P. C. Mowle presumably attracted cricitism due to his criteria for inclusions/exclusions (and quite well-deserved, I think), as in his 1948 edition he restates that his compilations would strictly follow the male line (the British system of primogeniture). Hence, descendants of daughters-only would not necessarily be included or followed up. Mowle does seem to have emphasised the careers of pastoralist families, but he certainly used a sense of Australian history that I cannot agree with.
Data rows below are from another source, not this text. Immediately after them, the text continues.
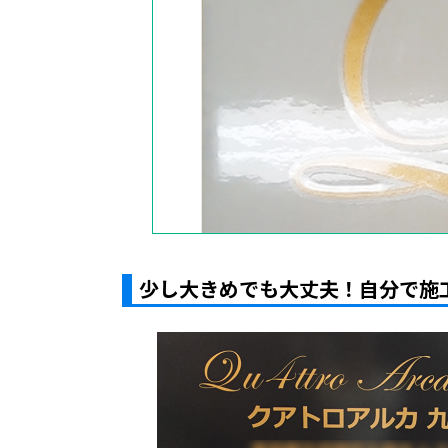
少し大きめでも大丈夫！自分で施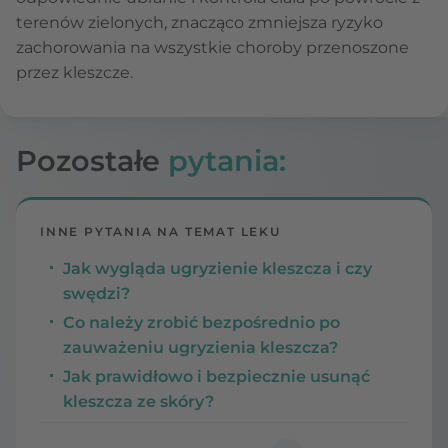
terenów zielonych, znacząco zmniejsza ryzyko
zachorowania na wszystkie choroby przenoszone
przez kleszcze.
Pozostałe
pytania:
INNE PYTANIA NA TEMAT LEKU
Jak wygląda ugryzienie kleszcza i czy
swędzi?
Co należy zrobić bezpośrednio po
zauważeniu ugryzienia kleszcza?
Jak prawidłowo i bezpiecznie usunąć
kleszcza ze skóry?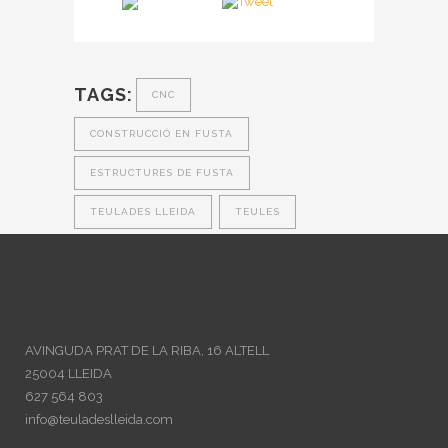
TAGS:
CNC
CONSTRUCCIÓ EN FUSTA
ESTRUCTURES DE FUSTA
TEULADES LLEIDA
TEULES
AVINGUDA PRAT DE LA RIBA, 16 ALTELL
25004 LLEIDA
627 564 803
info@teuladeslleida.com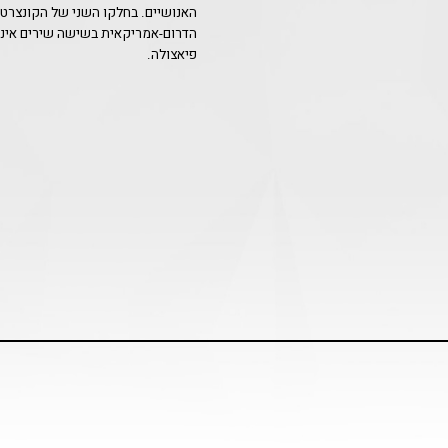
האנושיים. בחלקו השני של הקונצרט
הדרום-אמריקאית בשישה שירים אינדי
פיאצולה.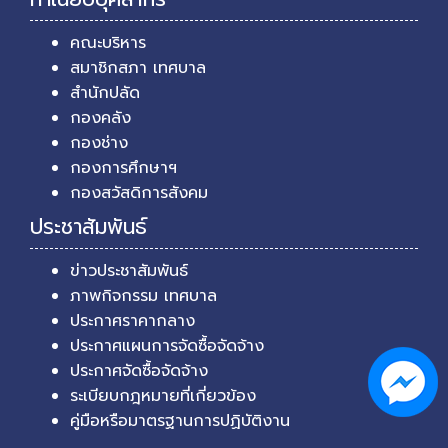
คณะบริหาร
สมาชิกสภา เทศบาล
สำนักปลัด
กองคลัง
กองช่าง
กองการศึกษาฯ
กองสวัสดิการสังคม
ประชาสัมพันธ์
ข่าวประชาสัมพันธ์
ภาพกิจกรรม เทศบาล
ประกาศราคากลาง
ประกาศแผนการจัดซื้อจัดจ้าง
ประกาศจัดซื้อจัดจ้าง
ระเบียบกฎหมายที่เกี่ยวข้อง
คู่มือหรือมาตรฐานการปฏิบัติงาน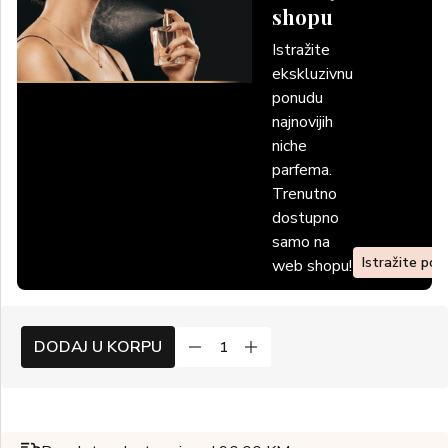
shopu
Istražite
ekskluzivnu
ponudu
najnovijih
niche
parfema.
Trenutno
dostupno
samo na
Istražite po
web shopu!
DODAJ U KORPU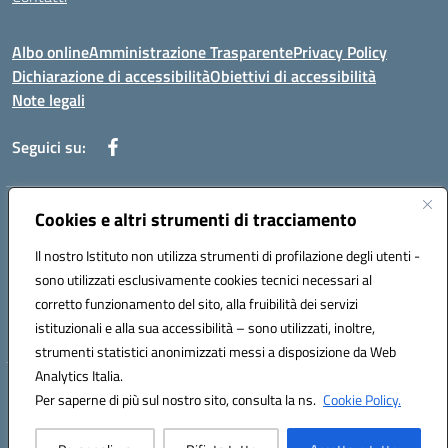
Albo online
Amministrazione Trasparente
Privacy Policy
Dichiarazione di accessibilità
Obiettivi di accessibilità
Note legali
Seguici su:
Indirizzo:
Cookies e altri strumenti di tracciamento
Via Rimembranza,33 – 81020 Casapulla (CE)
Centralino:
0823467754
Email:
ceic82800v@istruzione.it
Il nostro Istituto non utilizza strumenti di profilazione degli utenti -
Posta elettronica certificata (PEC):
ceic82800v@pec.istruzione.it
sono utilizzati esclusivamente cookies tecnici necessari al
Codice fiscale: 94007130613
corretto funzionamento del sito, alla fruibilità dei servizi
Codice meccanografico:
CEIC82800V
istituzionali e alla sua accessibilità – sono utilizzati, inoltre,
strumenti statistici anonimizzati messi a disposizione da Web
Analytics Italia.
Hosting & Powered by 3D Solution S.r.l.
Per saperne di più sul nostro sito, consulta la ns.
Cookie Policy.
Concept & Design by Designers Italia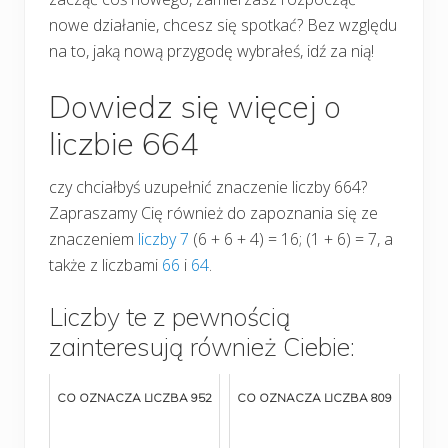
nowe działanie, chcesz się spotkać? Bez względu
na to, jaką nową przygodę wybrałeś, idź za nią!
Dowiedz się więcej o
liczbie 664
czy chciałbyś uzupełnić znaczenie liczby 664?
Zapraszamy Cię również do zapoznania się ze
znaczeniem
liczby 7
(6 + 6 + 4) = 16; (1 + 6) = 7, a
także z liczbami
66
i
64
.
Liczby te z pewnością
zainteresują również Ciebie:
CO OZNACZA LICZBA 952
CO OZNACZA LICZBA 809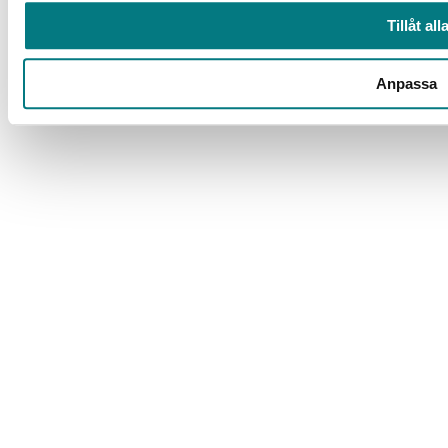
Tillåt all
© 2025 Svenskt Vatten
Anpassa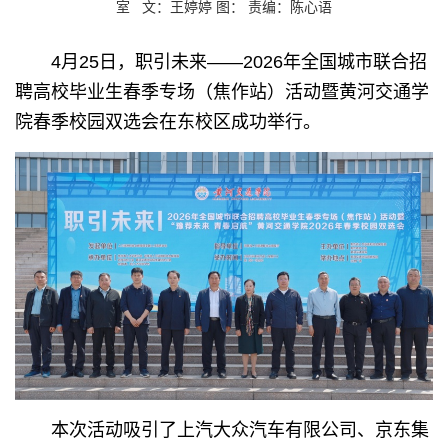
室 文：王婷婷 图： 责编：陈心语
4月25日，职引未来——2026年全国城市联合招
聘高校毕业生春季专场（焦作站）活动暨黄河交通学
院春季校园双选会在东校区成功举行。
本次活动吸引了上汽大众汽车有限公司、京东集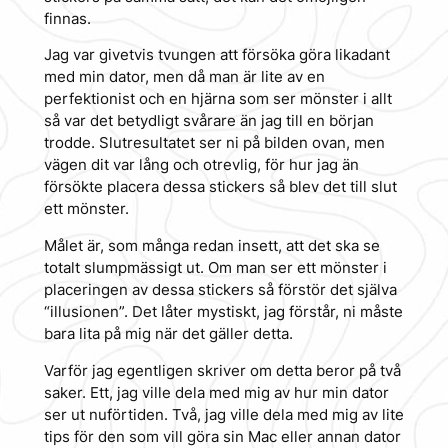
finnas.
Jag var givetvis tvungen att försöka göra likadant
med min dator, men då man är lite av en
perfektionist och en hjärna som ser mönster i allt
så var det betydligt svårare än jag till en början
trodde. Slutresultatet ser ni på bilden ovan, men
vägen dit var lång och otrevlig, för hur jag än
försökte placera dessa stickers så blev det till slut
ett mönster.
Målet är, som många redan insett, att det ska se
totalt slumpmässigt ut. Om man ser ett mönster i
placeringen av dessa stickers så förstör det själva
“illusionen”. Det låter mystiskt, jag förstår, ni måste
bara lita på mig när det gäller detta.
Varför jag egentligen skriver om detta beror på två
saker. Ett, jag ville dela med mig av hur min dator
ser ut nuförtiden. Två, jag ville dela med mig av lite
tips för den som vill göra sin Mac eller annan dator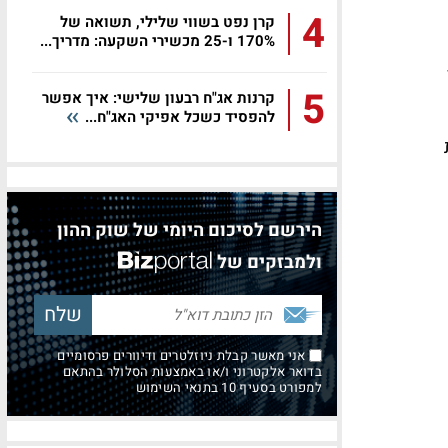
4
קרן נפט בשווי שלילי, תשואה של
170% ו-25 מכשירי השקעה: מדריך...
ר
5
קרנות אג"ח רבעון שלישי: איך אפשר
להפסיד כשכל אפיקי האג"ח...
הירשם לסיכום היומי של שוק ההון
ולמבזקים של
אני מאשר קבלת ניוזלטרים ודיוורים פרסומיים
בדואר אלקטרוני ו/או באמצעות הסלולר בהתאם
למפורט בסעיף 10 בתנאי השימוש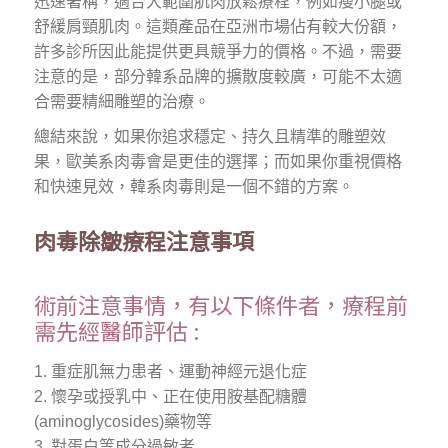
迅速著稱，適合大範圍肌肉放鬆療程，例如瘦小腿或
舒緩肩頸肌肉。這類產品在亞洲市場佔有較大份額，
許多診所因此能提供更具競爭力的價格。不過，需要
注意的是，部分韓系品牌的擴散度較廣，可能不太適
合需要精細雕塑的治療。
總結來說，如果你追求穩定、持久且精準的雕塑效
果，歐美系肉毒會是更佳的選擇；而如果你重視價格
和快速見效，韓系肉毒則是一個不錯的方案。
肉毒除皺療程注意事項
術前注意事情，有以下條件者，療程前
需先經醫師評估 :
1. 重症肌無力患者、運動神經元退化症
2. 懷孕或授乳中、正在使用胺基配糖體
(aminoglycosides)藥物等
3. 對蛋白等成分過敏者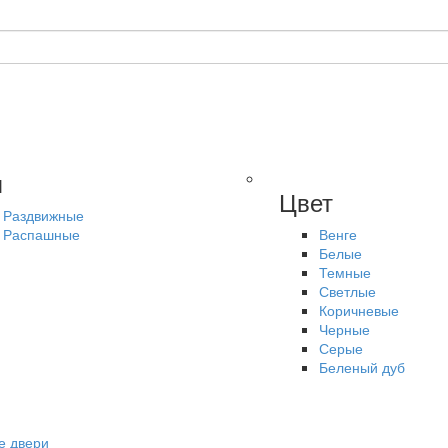
п
Цвет
Раздвижные
Распашные
Венге
Белые
Темные
Светлые
Коричневые
Черные
Серые
Беленый дуб
е двери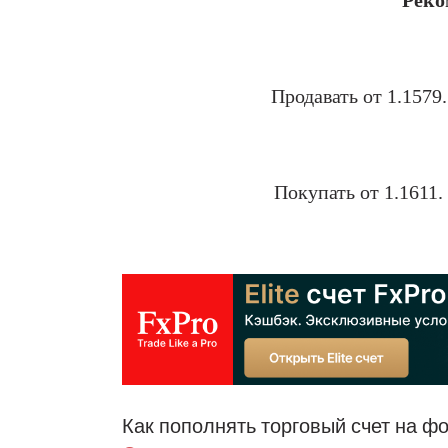
Реко
1030
Продавать
от 1.1579.
Покупать от 1.1611
.
Как пополнять торговый счет на фо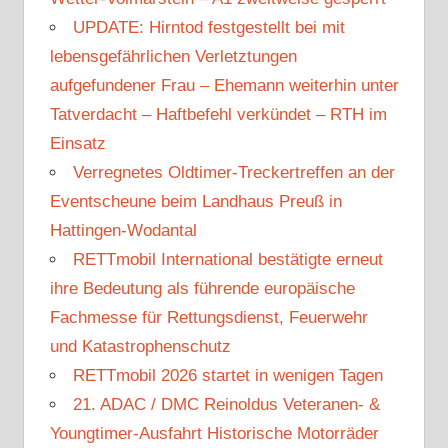
UPDATE: Hirntod festgestellt bei mit
lebensgefährlichen Verletztungen
aufgefundener Frau – Ehemann weiterhin unter
Tatverdacht – Haftbefehl verkündet – RTH im
Einsatz
Verregnetes Oldtimer-Treckertreffen an der
Eventscheune beim Landhaus Preuß in
Hattingen-Wodantal
RETTmobil International bestätigte erneut
ihre Bedeutung als führende europäische
Fachmesse für Rettungsdienst, Feuerwehr
und Katastrophenschutz
RETTmobil 2026 startet in wenigen Tagen
21. ADAC / DMC Reinoldus Veteranen- &
Youngtimer-Ausfahrt Historische Motorräder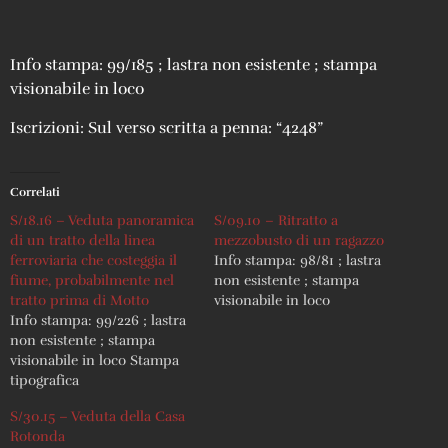
Info stampa: 99/185 ; lastra non esistente ; stampa
visionabile in loco
Iscrizioni: Sul verso scritta a penna: “4248”
Correlati
S/18.16 – Veduta panoramica
S/09.10 – Ritratto a
di un tratto della linea
mezzobusto di un ragazzo
ferroviaria che costeggia il
Info stampa: 98/81 ; lastra
fiume, probabilmente nel
non esistente ; stampa
tratto prima di Motto
visionabile in loco
Info stampa: 99/226 ; lastra
non esistente ; stampa
visionabile in loco Stampa
tipografica
S/30.15 – Veduta della Casa
Rotonda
P. C. Mowle intended that his genealogical work would be continued by his son, L. M. Mowle of Malvern, Melbourne, Victoria, but L. M. does not seem to have been interested in "the somewhat tedious job" of keeping the work up-to-date. L. M. in the 1948 edition (cited above) reprinted the prefaces to his father's previous editions, which variously stress the following:
P. C. was aware in the 1940s that the 200th anniversary of the settle of Australia would arrive in less than two generations -
that his work would "serve to show the close bonds of kinship which exist between the families in Australia and those of the Mother Country" [which his work certainly does!] -
the decision was made to include (pioneer) families establishing themselves in Australia between 1788 and 1838, the first 50 years -
but a family might be included if a settler had married a daughter of a pioneer (but the families of the daughters that settler might not be included) -
P. C. worked with the assistance of at least one member of any family he did include.

P. C. also observed that the initial work of discovering the descendants of his chosen pioneers had not been easy, and that corrections to records had been made where necessary. He had hoped that an increasing number of families who fitted his definition of eligibilty would contact him and provide their information; and he was aware that his compilations represented only a small proportion of families actually eligible for inclusion.